PS: I can think of one possible scenario that you might want to avoid, if you see that a beekeeper (or anyone else for that matter) has set his/their own swarm traps, don't put your traps on the fence right next to his. While it is probably not illegal, I think it could be considered "bad form" and would present a potential for conflict (find a tree or other perch that is well on your side of the fence instead).


----------



## kopeck (May 26, 2007)

Thanks Guys,

I never thought there were any real legal issues, I just wasn't sure if there was some sort of beekeeper's etiquette I wasn't aware of.

The Farmer is one of the big BB Freezers around here, I haven't a clue who's Bee's they are, it could change every year, field to field.

It will be interesting, I'm going to hang a few NUCs out there and see what I end up with. 

K


----------



## jjgbee (Oct 12, 2006)

One time, I was set off in a pasture and the bees had a beeline going to a nearby orange grove. A fellow drenched a fence post right in the beeline with pherenome and all my young bees would stop and hang on the post. There were tracks where the guy would drive by each day and shake 4 to 6 lbs of bees a day.
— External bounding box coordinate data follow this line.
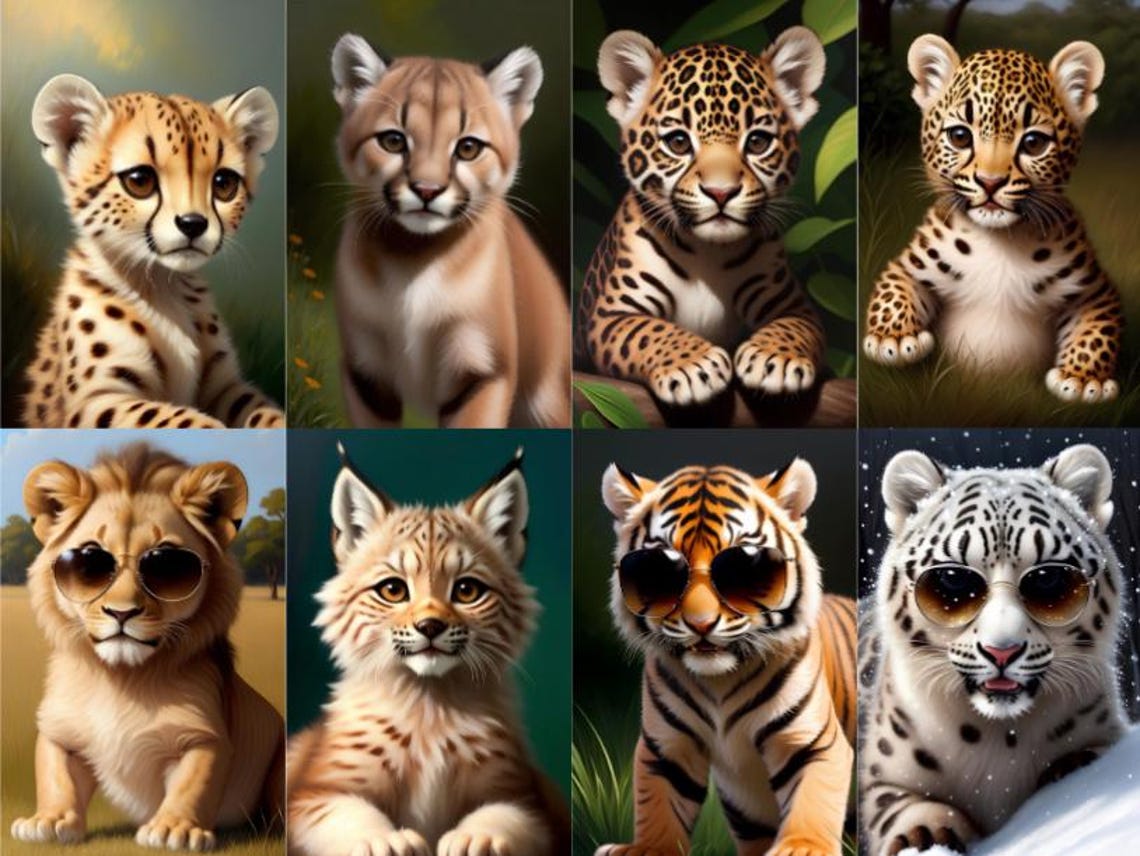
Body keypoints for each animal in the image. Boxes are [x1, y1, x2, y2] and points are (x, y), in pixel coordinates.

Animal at [21, 74, 285, 428]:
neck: (162, 284)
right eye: (139, 180)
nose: (193, 224)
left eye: (224, 183)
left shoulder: (225, 387)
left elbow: (263, 411)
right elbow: (179, 419)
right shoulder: (94, 401)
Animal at [576, 27, 830, 408]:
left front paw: (776, 359)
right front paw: (693, 365)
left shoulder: (793, 304)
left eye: (758, 142)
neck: (707, 252)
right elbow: (647, 332)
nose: (720, 192)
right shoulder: (611, 316)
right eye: (678, 142)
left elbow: (794, 327)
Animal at [859, 443, 1128, 855]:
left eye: (1048, 579)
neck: (1000, 739)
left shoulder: (1105, 734)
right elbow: (900, 809)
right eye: (952, 580)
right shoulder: (883, 778)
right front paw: (926, 838)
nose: (1002, 650)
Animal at [863, 36, 1123, 404]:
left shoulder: (1096, 292)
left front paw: (1084, 378)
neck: (999, 243)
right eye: (959, 136)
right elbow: (892, 291)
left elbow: (1096, 330)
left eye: (1033, 142)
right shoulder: (908, 264)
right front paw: (893, 340)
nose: (990, 182)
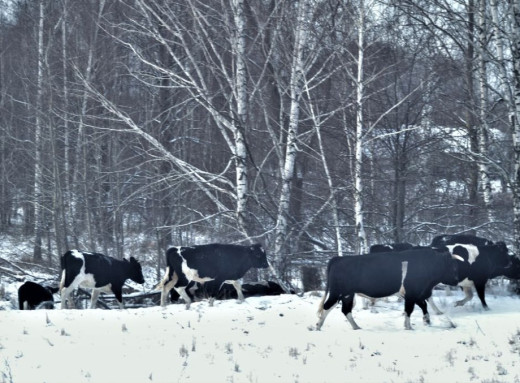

Other people in the neighborhood found the same thing. That was bee rustling. We think he was the same guy they found stealing 4 to 6 hives at a time from bee yards. The judge only gave the guy 90 days in county jail but some how his house burned while he was in jail. That said, I would not check my bees while they were in almonds and if they did swarm while I was away, good luck to the new owner.


----------



## kopeck (May 26, 2007)

jjgbee said:


> One time, I was set off in a pasture and the bees had a beeline going to a nearby orange grove. A fellow drenched a fence post right in the beeline with pherenome and all my young bees would stop and hang on the post. There were tracks where the guy would drive by each day and shake 4 to 6 lbs of bees a day. Other people in the neighborhood found the same thing. That was bee rustling. We think he was the same guy they found stealing 4 to 6 hives at a time from bee yards. The judge only gave the guy 90 days in county jail but some how his house burned while he was in jail. That said, I would not check my bees while they were in almonds and if they did swarm while I was away, good luck to the new owner.


I've never heard of that before, that does sound like rustling!

I was going to bait them either with lemon grass oil or maybe splurge and go for one of the commercial concoctions. 

K


----------